I use serilization for this which is not human-readable, I use JSON only for options which are editable in game anyway. My game is on steam and I didn't want to add in game purchases, so I don't need too much protection, in my opinion "hacking" a game like mine(survival) ruins all the entertaiment ant it is not my problem if someone decides to get tons of op items unfair. If your game is something like angry birds a lot of users are going to want boosters and coins free, and they will try to use lucky patcher to get the in-game purchases. You should add in game purchases as a feature, but don't expect to much revenue from this, and you shouldn't deal with security measures. The main earnings are from adds.

 

One thing I will do is to save things on steam's cloud servers, not for security, but If a player wants to play the game from another computer he should keep his save

 

These words bring me flashbacks from my childhood.

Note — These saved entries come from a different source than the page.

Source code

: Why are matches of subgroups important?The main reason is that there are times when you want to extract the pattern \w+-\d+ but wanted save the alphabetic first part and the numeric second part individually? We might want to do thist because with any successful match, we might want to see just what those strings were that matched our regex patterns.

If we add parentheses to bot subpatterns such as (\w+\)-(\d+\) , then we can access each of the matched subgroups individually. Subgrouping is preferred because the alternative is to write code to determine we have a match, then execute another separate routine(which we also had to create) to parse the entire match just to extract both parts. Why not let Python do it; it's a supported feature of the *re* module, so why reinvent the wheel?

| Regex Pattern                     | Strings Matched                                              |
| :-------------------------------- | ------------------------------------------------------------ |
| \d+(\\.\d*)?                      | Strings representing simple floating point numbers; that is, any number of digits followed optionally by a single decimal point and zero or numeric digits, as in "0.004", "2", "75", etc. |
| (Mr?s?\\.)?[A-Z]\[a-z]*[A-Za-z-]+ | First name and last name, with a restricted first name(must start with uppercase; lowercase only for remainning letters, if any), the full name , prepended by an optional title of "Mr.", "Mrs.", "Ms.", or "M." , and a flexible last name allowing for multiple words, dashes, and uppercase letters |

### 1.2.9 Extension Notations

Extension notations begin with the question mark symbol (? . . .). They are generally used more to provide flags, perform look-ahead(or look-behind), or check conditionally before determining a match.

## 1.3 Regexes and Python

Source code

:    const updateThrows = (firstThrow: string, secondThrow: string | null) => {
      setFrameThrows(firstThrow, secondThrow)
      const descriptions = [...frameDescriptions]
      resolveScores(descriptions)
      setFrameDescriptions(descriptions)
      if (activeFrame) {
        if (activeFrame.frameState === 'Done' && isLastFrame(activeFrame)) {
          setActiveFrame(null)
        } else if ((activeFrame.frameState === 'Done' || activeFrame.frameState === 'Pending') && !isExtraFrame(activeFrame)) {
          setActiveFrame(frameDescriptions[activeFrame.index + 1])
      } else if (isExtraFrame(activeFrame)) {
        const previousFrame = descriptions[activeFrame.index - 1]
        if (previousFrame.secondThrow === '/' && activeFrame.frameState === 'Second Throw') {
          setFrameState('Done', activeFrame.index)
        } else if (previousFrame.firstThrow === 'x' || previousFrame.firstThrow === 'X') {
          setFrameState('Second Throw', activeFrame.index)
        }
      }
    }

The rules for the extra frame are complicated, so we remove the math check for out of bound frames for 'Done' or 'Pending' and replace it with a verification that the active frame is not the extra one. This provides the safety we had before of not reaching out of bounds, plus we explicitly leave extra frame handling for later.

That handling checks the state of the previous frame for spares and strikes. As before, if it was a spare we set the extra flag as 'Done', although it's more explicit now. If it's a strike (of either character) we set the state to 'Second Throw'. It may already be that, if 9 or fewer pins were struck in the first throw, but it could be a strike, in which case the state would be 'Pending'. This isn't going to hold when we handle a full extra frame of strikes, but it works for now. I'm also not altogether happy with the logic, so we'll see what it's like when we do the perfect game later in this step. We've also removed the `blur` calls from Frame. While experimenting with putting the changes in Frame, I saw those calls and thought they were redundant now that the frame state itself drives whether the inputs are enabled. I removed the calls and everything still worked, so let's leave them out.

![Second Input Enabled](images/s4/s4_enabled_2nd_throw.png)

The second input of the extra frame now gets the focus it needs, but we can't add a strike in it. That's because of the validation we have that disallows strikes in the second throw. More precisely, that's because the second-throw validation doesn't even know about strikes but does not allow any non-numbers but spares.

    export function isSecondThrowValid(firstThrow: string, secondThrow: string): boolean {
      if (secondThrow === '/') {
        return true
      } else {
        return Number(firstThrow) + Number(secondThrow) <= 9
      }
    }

Almost every game I play, every website I used, I tried to hack them all. Even things I didn't want to hack I tried to. At the informatics class I had as homework some multiple choice exercises for C++. Even if I liked that class because I was the one who signed up for the course, I created a JS extension that tries all the choices until it finds the correct answer to solve my homework in 2 seconds. I think I just wanted to be rebel.

 

Oh computers and school.... When I was in high school one thing you could guarantee was the school knew less than the kids did as far as computers.

Spoiler

Just to respond with my own story. I had this multimedia something or other class. It was a room full of computers running Dos + Windows for Workgroups 3.11. The work in that class was pretty trivial for me, cause half the class had to learn the basics, and the class has to go at the pace of the slowest kids. So I spent most of my time figuring out how all the network functionality worked.

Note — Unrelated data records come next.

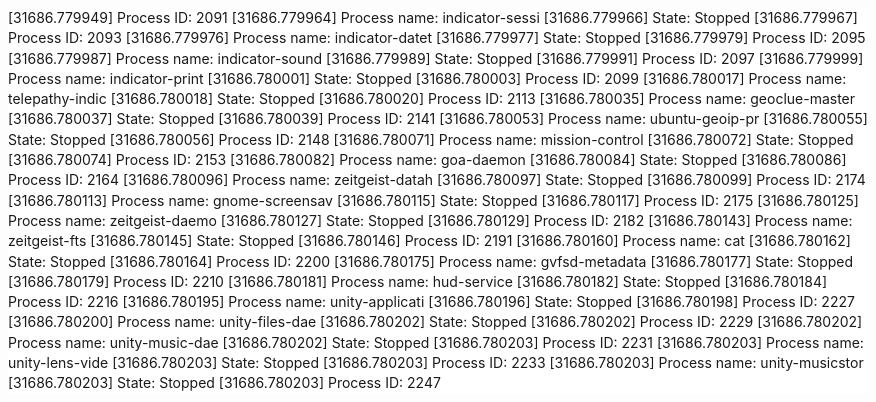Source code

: [31686.779949] Process ID: 2091
[31686.779964] Process name: indicator-sessi
[31686.779966] State: Stopped
[31686.779967] Process ID: 2093
[31686.779976] Process name: indicator-datet
[31686.779977] State: Stopped
[31686.779979] Process ID: 2095
[31686.779987] Process name: indicator-sound
[31686.779989] State: Stopped
[31686.779991] Process ID: 2097
[31686.779999] Process name: indicator-print
[31686.780001] State: Stopped
[31686.780003] Process ID: 2099
[31686.780017] Process name: telepathy-indic
[31686.780018] State: Stopped
[31686.780020] Process ID: 2113
[31686.780035] Process name: geoclue-master
[31686.780037] State: Stopped
[31686.780039] Process ID: 2141
[31686.780053] Process name: ubuntu-geoip-pr
[31686.780055] State: Stopped
[31686.780056] Process ID: 2148
[31686.780071] Process name: mission-control
[31686.780072] State: Stopped
[31686.780074] Process ID: 2153
[31686.780082] Process name: goa-daemon
[31686.780084] State: Stopped
[31686.780086] Process ID: 2164
[31686.780096] Process name: zeitgeist-datah
[31686.780097] State: Stopped
[31686.780099] Process ID: 2174
[31686.780113] Process name: gnome-screensav
[31686.780115] State: Stopped
[31686.780117] Process ID: 2175
[31686.780125] Process name: zeitgeist-daemo
[31686.780127] State: Stopped
[31686.780129] Process ID: 2182
[31686.780143] Process name: zeitgeist-fts
[31686.780145] State: Stopped
[31686.780146] Process ID: 2191
[31686.780160] Process name: cat
[31686.780162] State: Stopped
[31686.780164] Process ID: 2200
[31686.780175] Process name: gvfsd-metadata
[31686.780177] State: Stopped
[31686.780179] Process ID: 2210
[31686.780181] Process name: hud-service
[31686.780182] State: Stopped
[31686.780184] Process ID: 2216
[31686.780195] Process name: unity-applicati
[31686.780196] State: Stopped
[31686.780198] Process ID: 2227
[31686.780200] Process name: unity-files-dae
[31686.780202] State: Stopped
[31686.780202] Process ID: 2229
[31686.780202] Process name: unity-music-dae
[31686.780202] State: Stopped
[31686.780203] Process ID: 2231
[31686.780203] Process name: unity-lens-vide
[31686.780203] State: Stopped
[31686.780203] Process ID: 2233
[31686.780203] Process name: unity-musicstor
[31686.780203] State: Stopped
[31686.780203] Process ID: 2247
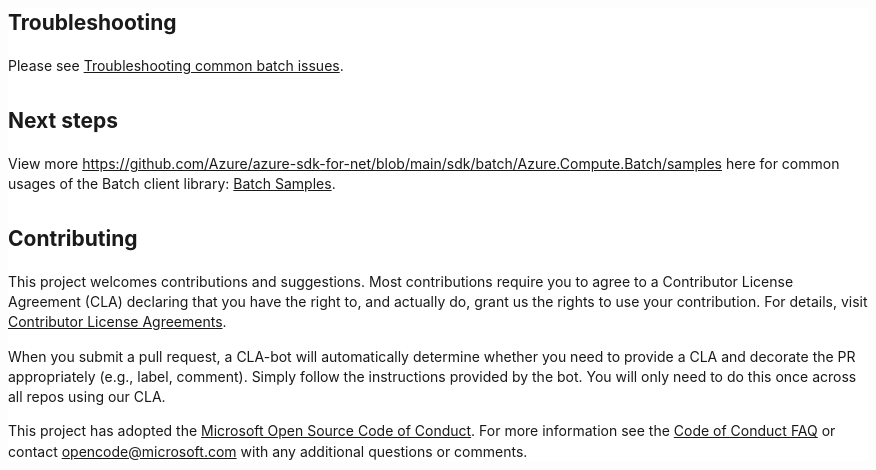 
## Troubleshooting

Please see [Troubleshooting common batch issues](https://learn.microsoft.com/troubleshoot/azure/hpc/batch/welcome-hpc-batch).

## Next steps

View more https://github.com/Azure/azure-sdk-for-net/blob/main/sdk/batch/Azure.Compute.Batch/samples here for common usages of the Batch client library: [Batch Samples](https://github.com/Azure/azure-sdk-for-net/blob/main/sdk/batch/Azure.Compute.Batch/samples).

## Contributing

This project welcomes contributions and suggestions.
Most contributions require you to agree to a Contributor License Agreement (CLA) declaring that you have the right to, and actually do, grant us the rights to use your contribution.
For details, visit [Contributor License Agreements](https://opensource.microsoft.com/cla/).

When you submit a pull request, a CLA-bot will automatically determine whether you need to provide a CLA and decorate the PR appropriately (e.g., label, comment).
Simply follow the instructions provided by the bot.
You will only need to do this once across all repos using our CLA.

This project has adopted the [Microsoft Open Source Code of Conduct](https://opensource.microsoft.com/codeofconduct/).
For more information see the [Code of Conduct FAQ](https://opensource.microsoft.com/codeofconduct/faq/) or contact [opencode@microsoft.com](mailto:opencode@microsoft.com) with any additional questions or comments.
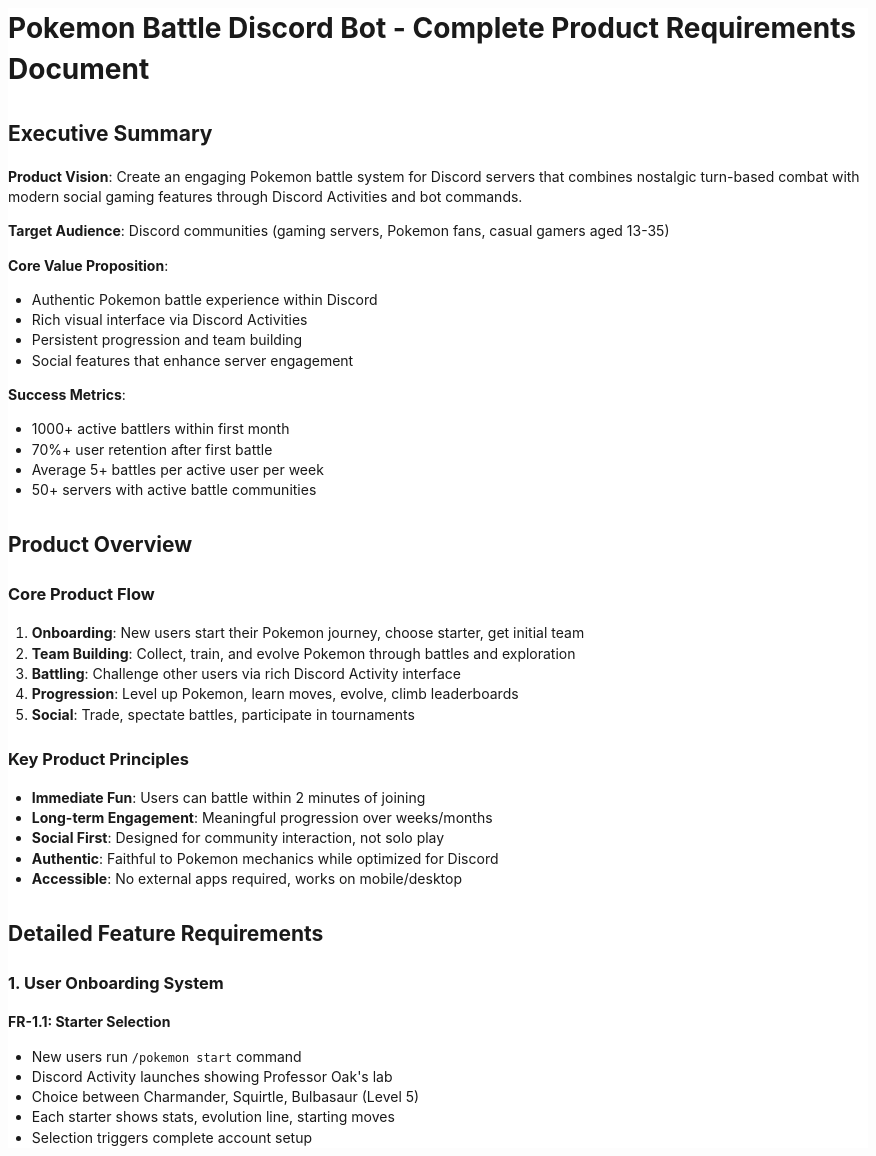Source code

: # Pokemon Battle Discord Bot - Complete Product Requirements Document

## Executive Summary

**Product Vision**: Create an engaging Pokemon battle system for Discord servers that combines nostalgic turn-based combat with modern social gaming features through Discord Activities and bot commands.

**Target Audience**: Discord communities (gaming servers, Pokemon fans, casual gamers aged 13-35)

**Core Value Proposition**: 
- Authentic Pokemon battle experience within Discord
- Rich visual interface via Discord Activities 
- Persistent progression and team building
- Social features that enhance server engagement

**Success Metrics**:
- 1000+ active battlers within first month
- 70%+ user retention after first battle
- Average 5+ battles per active user per week
- 50+ servers with active battle communities

## Product Overview

### Core Product Flow
1. **Onboarding**: New users start their Pokemon journey, choose starter, get initial team
2. **Team Building**: Collect, train, and evolve Pokemon through battles and exploration
3. **Battling**: Challenge other users via rich Discord Activity interface
4. **Progression**: Level up Pokemon, learn moves, evolve, climb leaderboards
5. **Social**: Trade, spectate battles, participate in tournaments

### Key Product Principles
- **Immediate Fun**: Users can battle within 2 minutes of joining
- **Long-term Engagement**: Meaningful progression over weeks/months
- **Social First**: Designed for community interaction, not solo play
- **Authentic**: Faithful to Pokemon mechanics while optimized for Discord
- **Accessible**: No external apps required, works on mobile/desktop

## Detailed Feature Requirements

### 1. User Onboarding System

**FR-1.1: Starter Selection**
- New users run `/pokemon start` command
- Discord Activity launches showing Professor Oak's lab
- Choice between Charmander, Squirtle, Bulbasaur (Level 5)
- Each starter shows stats, evolution line, starting moves
- Selection triggers complete account setup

So when the computer boots up, it is supposed to bring you to a login and Windows desktop. But I changed the startup so if you held a certain key down it would instead load all the networking and drop you to a Dos prompt. I added this to all my friend's computers there too. So we'd spend the second half of the class each day playing Terminal Velocity or Doom against each other (early - mid 90's). Multiplayer at home was either lan only, or direct dialing a friend's modem. So this was way better gaming than I was used to at home.

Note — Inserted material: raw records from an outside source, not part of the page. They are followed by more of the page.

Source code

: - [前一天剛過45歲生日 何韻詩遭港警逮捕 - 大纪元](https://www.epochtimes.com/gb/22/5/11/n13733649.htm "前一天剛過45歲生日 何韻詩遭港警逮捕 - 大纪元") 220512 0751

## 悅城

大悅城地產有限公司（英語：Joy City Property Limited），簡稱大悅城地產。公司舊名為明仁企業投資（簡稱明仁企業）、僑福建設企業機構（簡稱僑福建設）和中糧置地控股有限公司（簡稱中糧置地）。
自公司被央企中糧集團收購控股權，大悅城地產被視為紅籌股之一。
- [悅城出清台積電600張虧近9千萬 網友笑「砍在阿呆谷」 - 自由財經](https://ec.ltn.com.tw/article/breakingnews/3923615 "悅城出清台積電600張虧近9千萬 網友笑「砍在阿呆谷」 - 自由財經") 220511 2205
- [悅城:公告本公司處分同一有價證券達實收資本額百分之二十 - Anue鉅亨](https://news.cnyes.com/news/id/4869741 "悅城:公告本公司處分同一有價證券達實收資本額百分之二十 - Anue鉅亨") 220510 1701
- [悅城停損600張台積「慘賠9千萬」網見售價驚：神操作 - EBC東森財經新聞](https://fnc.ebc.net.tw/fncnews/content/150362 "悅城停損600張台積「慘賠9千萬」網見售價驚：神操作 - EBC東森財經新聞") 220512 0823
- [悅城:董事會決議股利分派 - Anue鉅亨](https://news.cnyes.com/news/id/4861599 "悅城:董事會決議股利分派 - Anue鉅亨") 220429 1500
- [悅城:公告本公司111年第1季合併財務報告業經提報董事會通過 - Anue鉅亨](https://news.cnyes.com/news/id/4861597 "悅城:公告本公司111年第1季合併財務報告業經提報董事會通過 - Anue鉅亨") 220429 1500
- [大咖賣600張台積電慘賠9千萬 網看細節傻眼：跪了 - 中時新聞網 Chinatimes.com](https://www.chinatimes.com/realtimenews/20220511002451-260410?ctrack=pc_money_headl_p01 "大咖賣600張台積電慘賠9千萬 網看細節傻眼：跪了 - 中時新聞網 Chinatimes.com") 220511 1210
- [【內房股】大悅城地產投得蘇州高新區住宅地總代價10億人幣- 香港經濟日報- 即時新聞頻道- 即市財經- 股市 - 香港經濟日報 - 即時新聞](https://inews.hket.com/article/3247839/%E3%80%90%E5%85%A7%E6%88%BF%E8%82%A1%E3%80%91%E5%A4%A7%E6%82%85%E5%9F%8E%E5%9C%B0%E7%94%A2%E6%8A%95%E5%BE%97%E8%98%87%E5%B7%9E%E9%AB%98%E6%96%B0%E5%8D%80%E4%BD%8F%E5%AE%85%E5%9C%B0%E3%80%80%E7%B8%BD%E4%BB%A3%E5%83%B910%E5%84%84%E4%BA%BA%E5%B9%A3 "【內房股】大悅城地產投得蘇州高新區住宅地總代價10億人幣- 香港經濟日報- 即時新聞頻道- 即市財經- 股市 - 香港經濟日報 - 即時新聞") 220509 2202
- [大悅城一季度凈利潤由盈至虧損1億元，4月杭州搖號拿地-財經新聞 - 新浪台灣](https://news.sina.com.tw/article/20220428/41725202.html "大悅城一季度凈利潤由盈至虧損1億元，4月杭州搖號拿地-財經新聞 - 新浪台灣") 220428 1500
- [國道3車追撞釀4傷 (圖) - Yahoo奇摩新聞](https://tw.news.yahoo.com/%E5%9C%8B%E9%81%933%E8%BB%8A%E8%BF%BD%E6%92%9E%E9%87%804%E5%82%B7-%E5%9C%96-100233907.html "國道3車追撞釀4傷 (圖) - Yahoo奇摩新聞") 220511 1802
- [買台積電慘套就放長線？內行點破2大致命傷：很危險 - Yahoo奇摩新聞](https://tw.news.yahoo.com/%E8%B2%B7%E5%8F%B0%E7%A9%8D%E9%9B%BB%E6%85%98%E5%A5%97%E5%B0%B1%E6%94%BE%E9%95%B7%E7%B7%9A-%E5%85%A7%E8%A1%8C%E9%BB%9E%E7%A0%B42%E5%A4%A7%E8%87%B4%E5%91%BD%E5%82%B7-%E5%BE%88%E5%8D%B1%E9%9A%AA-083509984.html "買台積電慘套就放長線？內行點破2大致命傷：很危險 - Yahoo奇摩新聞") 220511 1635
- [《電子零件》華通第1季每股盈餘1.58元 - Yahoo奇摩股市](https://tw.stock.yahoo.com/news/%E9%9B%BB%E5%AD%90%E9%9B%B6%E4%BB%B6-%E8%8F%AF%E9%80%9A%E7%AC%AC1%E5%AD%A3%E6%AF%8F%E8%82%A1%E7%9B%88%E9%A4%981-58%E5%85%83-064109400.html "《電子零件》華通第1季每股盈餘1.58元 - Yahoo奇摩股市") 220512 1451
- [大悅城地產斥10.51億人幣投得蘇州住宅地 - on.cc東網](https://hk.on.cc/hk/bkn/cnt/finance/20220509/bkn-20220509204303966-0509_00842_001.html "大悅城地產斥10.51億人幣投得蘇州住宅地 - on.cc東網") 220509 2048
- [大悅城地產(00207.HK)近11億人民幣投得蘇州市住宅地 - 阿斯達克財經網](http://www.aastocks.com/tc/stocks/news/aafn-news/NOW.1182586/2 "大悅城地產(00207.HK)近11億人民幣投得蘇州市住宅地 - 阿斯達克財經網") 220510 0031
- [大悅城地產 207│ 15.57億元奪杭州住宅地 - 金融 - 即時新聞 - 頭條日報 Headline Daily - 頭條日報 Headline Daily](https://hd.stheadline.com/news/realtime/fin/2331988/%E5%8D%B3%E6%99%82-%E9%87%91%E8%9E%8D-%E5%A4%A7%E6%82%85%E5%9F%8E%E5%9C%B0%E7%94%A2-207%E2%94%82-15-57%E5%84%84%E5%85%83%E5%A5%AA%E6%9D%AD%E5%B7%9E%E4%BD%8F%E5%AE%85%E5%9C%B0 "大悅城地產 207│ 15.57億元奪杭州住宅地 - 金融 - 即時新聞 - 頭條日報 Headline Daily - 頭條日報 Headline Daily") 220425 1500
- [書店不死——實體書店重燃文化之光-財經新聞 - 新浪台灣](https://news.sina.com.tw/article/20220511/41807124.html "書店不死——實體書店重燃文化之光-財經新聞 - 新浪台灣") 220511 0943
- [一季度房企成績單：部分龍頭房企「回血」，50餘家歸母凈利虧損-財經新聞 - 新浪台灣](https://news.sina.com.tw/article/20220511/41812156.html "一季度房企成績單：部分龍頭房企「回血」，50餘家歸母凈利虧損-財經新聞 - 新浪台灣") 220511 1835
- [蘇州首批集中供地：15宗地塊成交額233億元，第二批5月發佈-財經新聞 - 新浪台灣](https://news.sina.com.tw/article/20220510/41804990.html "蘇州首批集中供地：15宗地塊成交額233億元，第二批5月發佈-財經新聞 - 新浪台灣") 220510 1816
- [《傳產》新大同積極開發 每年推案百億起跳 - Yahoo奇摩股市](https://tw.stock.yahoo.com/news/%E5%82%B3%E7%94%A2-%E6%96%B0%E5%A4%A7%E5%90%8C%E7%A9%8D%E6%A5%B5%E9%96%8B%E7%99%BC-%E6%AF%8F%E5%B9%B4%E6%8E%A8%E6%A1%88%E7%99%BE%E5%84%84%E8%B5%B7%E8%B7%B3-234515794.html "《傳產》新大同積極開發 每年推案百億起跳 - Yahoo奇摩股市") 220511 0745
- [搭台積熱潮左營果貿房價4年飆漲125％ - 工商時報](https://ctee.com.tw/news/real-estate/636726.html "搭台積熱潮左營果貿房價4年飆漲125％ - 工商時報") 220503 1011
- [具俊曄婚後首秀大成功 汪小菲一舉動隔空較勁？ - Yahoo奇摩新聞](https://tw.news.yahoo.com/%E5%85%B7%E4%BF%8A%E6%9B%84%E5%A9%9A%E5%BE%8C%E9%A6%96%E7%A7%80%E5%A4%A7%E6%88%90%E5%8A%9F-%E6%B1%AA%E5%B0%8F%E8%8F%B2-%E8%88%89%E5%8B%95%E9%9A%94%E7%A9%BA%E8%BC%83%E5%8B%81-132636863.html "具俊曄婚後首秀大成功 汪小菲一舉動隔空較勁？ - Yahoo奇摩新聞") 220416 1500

If the teacher walks towards you, just reboot. Good times

 

Ha! Good times. In high school we had Apple ][+ machines (dating myself there) and some of us hacked our favorite games to have what we later learned was called a "Boss Key." If you flicked a certain key the graphics would hide and the text would come back with a faux BASIC program listing displayed. I specifically remember doing this to the BOLO game... BRUN BOLO

 

In my country(Part of European Union) you don't have a class of informatics(that's how they call it) in school so I had to go to lessons outside the school and I learned C++, but I don't know why I hate this language, the code looks super messy in c++ with all operators and symbols &,*, and I don't understand why should I write char const * instead of string, or printf insted of cout and pointers and things like std::vector<char> and printf("%s\n", &ErrorMessage[0]); and I think it is all useless. How nice and clean java and c# code is and(in my projects at least) I didn't encounter any limitations that c++ doesn't have(maybe just operator overloading for java, anyway a lot of people hate operator overloading). Anyway I will stop there because this is not an unity forum.